Stored data entries
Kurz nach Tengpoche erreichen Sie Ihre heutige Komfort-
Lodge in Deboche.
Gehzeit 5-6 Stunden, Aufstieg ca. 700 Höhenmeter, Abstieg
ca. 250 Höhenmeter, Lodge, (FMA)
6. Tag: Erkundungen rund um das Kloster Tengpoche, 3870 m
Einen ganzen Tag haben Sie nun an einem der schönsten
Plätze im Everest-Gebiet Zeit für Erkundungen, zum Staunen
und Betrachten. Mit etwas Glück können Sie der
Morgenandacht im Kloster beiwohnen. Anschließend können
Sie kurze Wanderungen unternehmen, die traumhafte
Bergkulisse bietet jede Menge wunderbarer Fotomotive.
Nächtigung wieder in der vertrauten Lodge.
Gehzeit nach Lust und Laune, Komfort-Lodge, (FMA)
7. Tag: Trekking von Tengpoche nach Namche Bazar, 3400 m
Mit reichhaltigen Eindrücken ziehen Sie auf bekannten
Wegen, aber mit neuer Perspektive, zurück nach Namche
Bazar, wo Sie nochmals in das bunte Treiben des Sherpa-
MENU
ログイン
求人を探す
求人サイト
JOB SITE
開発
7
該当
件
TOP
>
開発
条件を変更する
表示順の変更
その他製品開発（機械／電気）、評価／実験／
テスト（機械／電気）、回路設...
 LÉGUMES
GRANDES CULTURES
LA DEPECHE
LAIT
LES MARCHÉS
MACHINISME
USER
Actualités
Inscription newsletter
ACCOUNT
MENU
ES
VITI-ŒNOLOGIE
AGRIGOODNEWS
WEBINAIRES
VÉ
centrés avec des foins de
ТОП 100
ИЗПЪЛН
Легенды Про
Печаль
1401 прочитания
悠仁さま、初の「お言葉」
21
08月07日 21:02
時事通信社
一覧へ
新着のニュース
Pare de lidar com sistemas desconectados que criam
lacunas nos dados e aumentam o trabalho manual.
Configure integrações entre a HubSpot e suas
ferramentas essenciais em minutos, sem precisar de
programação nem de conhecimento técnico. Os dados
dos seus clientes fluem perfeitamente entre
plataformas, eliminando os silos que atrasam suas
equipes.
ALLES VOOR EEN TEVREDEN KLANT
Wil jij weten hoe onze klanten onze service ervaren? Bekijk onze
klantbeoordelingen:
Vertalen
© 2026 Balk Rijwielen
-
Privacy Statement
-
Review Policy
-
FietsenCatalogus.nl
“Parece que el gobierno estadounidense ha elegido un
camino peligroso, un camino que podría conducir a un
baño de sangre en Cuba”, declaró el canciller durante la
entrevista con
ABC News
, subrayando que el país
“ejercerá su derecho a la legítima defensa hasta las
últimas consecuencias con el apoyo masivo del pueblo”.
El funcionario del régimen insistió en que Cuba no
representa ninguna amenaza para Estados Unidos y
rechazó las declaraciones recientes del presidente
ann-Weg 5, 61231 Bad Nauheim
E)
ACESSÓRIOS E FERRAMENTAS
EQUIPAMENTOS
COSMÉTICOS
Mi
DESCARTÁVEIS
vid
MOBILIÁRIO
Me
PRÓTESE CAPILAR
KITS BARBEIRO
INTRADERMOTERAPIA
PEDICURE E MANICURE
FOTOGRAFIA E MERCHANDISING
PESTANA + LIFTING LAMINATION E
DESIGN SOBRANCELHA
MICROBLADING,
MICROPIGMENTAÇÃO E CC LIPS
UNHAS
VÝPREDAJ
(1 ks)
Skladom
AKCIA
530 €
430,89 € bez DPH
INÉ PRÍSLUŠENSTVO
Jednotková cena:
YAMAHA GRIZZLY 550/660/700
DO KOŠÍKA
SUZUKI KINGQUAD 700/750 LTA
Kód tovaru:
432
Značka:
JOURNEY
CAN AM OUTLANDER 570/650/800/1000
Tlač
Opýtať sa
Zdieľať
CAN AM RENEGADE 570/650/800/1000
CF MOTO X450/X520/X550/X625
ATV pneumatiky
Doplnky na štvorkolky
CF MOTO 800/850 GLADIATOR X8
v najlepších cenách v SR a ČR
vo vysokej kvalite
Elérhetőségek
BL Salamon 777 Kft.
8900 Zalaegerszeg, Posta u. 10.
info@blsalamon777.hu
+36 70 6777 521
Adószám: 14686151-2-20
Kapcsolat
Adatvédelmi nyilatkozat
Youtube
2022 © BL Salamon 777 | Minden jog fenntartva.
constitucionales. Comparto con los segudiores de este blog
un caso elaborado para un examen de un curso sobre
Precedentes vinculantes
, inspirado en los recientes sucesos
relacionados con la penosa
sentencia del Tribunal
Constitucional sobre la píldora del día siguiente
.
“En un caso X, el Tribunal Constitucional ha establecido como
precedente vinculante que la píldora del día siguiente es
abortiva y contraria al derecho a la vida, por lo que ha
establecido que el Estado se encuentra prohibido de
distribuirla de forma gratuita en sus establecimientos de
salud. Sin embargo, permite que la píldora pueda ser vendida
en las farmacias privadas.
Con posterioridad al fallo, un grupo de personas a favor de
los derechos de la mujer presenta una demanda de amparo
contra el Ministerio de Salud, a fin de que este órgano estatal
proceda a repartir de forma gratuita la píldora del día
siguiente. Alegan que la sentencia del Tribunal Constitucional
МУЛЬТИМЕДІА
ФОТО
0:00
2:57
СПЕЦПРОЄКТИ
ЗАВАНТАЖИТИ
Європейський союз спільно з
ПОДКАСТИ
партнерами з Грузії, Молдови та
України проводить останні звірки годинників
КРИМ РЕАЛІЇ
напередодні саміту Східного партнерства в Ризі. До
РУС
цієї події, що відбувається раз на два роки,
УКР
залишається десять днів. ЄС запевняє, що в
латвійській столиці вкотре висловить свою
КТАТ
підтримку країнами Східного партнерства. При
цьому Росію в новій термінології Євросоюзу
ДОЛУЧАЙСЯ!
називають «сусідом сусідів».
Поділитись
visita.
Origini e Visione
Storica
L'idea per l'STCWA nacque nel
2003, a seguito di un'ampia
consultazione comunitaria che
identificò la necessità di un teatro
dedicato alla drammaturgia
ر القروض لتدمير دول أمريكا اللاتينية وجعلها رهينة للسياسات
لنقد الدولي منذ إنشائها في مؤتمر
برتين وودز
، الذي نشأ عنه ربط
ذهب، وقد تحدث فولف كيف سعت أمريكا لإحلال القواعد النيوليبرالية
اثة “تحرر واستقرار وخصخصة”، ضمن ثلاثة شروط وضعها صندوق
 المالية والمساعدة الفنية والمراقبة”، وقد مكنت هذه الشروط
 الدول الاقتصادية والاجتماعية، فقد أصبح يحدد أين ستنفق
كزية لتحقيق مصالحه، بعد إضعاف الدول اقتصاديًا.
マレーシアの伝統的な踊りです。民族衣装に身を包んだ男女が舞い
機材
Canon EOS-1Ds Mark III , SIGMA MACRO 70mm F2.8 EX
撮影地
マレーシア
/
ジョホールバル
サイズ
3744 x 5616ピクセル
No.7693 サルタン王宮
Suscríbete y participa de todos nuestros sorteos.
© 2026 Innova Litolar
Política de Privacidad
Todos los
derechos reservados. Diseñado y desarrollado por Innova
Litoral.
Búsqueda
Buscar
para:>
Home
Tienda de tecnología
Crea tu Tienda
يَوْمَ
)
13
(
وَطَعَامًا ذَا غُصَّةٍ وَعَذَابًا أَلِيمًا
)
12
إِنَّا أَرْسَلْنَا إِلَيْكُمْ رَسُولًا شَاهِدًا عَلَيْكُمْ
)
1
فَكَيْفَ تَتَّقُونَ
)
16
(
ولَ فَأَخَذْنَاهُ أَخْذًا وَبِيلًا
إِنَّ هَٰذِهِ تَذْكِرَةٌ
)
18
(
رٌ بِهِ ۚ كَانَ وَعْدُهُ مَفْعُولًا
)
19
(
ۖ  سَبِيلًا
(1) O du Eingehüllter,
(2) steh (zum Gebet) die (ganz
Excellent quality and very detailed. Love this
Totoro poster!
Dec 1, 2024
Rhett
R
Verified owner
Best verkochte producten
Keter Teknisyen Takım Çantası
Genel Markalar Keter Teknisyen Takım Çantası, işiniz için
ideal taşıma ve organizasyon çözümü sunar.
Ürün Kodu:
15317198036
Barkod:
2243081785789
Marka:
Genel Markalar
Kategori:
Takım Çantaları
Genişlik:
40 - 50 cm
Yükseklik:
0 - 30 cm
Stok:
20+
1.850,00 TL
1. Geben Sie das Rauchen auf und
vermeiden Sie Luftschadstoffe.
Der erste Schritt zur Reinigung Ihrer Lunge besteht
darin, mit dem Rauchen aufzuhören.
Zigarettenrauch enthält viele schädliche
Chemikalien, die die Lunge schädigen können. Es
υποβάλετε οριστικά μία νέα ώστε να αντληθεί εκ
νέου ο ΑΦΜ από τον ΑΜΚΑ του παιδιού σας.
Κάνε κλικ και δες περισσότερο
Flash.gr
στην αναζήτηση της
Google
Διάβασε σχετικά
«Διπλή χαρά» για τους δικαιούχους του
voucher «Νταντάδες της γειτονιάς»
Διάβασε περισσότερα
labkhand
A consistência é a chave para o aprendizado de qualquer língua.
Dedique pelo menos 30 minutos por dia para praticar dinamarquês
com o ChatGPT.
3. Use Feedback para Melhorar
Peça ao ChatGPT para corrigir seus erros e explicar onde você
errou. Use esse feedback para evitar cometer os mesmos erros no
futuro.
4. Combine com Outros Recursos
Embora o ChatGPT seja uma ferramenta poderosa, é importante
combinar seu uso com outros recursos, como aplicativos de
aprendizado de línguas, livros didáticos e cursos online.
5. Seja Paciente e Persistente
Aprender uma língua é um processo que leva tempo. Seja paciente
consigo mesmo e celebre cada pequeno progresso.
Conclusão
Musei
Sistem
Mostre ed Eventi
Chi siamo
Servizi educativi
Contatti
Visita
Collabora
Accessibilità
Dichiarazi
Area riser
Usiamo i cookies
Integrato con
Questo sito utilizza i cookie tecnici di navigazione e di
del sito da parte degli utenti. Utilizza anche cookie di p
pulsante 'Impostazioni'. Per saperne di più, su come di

What is required - Find the lines above that contain the word "Genel" and collect them.

Written response -
Genel Markalar Keter Teknisyen Takım Çantası, işiniz için
Genel Markalar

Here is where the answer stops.